One of the first examples that comes to mind is from my experience in the asbestos litigation industry. In 2007 a new site emerged branding itself as an “awareness center” in an attempt to build an emotional and authoritative connection between itself and visitors. It also helped to develop a marketing strategy that softened their message from “Hi we’re lawyers” to “Hi we want to help and educate.”

By early 2008, another industry leading site began branding itself as a “Mesothelioma Cancer Center” in order to develop a unique angle for link building and present itself not as a resource but the resource. This branding approach of defining your site as a center is now an industry standard and if you Google “mesothelioma center” you’ll see a variety of sites and branding variations.
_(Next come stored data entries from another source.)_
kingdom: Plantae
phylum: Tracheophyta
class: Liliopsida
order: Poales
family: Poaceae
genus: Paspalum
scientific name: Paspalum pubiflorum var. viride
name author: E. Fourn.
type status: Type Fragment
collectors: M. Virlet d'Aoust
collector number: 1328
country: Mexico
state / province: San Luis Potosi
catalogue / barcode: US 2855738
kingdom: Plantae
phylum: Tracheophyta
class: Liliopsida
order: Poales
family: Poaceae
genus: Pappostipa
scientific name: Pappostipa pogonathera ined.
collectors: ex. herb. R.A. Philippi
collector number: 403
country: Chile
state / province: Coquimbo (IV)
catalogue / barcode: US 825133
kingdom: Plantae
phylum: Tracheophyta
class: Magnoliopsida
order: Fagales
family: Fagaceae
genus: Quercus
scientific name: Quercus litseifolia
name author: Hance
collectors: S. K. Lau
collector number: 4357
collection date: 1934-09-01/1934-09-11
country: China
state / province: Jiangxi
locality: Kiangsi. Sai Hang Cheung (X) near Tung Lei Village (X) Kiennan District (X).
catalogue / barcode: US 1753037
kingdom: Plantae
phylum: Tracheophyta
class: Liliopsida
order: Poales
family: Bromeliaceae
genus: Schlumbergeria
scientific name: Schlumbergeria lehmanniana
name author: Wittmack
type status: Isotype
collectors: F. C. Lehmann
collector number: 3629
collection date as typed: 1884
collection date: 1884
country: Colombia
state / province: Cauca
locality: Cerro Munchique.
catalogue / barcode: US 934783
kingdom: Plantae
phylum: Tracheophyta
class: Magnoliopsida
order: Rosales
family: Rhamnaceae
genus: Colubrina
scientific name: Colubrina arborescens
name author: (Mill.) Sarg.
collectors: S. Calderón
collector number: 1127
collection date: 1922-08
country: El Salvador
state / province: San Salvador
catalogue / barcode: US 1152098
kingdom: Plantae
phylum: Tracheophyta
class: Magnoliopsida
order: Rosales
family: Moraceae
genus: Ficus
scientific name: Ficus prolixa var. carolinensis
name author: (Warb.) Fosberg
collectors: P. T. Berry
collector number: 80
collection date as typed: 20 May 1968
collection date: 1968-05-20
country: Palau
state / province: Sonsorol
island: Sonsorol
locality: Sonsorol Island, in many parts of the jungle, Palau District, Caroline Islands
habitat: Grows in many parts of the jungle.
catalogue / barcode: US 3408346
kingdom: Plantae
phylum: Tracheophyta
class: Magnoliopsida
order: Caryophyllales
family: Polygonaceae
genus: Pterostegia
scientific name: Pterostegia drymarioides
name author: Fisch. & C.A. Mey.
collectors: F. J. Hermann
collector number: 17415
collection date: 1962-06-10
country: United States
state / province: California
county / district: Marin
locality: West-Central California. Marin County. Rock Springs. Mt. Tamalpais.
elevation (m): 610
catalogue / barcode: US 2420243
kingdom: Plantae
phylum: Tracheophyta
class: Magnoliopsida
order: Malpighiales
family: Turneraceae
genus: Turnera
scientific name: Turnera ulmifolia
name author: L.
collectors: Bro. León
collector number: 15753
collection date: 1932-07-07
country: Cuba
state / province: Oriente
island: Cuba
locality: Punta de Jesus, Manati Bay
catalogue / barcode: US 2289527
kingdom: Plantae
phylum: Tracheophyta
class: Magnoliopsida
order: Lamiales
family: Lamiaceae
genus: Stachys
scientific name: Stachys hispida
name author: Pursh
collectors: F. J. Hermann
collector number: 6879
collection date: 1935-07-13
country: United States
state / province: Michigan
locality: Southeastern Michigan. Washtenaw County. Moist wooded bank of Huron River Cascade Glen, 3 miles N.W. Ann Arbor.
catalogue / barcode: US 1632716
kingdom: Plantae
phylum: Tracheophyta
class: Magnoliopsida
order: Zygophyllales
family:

Sites that developed this kind of branding saw incredible gains in link building because this allowed them to approach link targets not as lawyers but as community activists wanting to spread the word about asbestos exposure and cancer. Subsequently they ranked well for mesothelioma related keywords because their new marketing technique resulted in quality edu and organization links.

In a matter of months, the organic marketing techniques for a billion dollar industry took a complete 180 degree turn.

I brought up these examples because site owners need to learn that being unique in an online market has a very short lifespan. If you develop a new strategy that you believe is going to work, trying it out in bits and pieces will signal your competitors who can quickly improve on your work and beat you to the punch. You need to have your strategy ready and keep in mind that if / when you see results, your competitors won’t sit on the sidelines.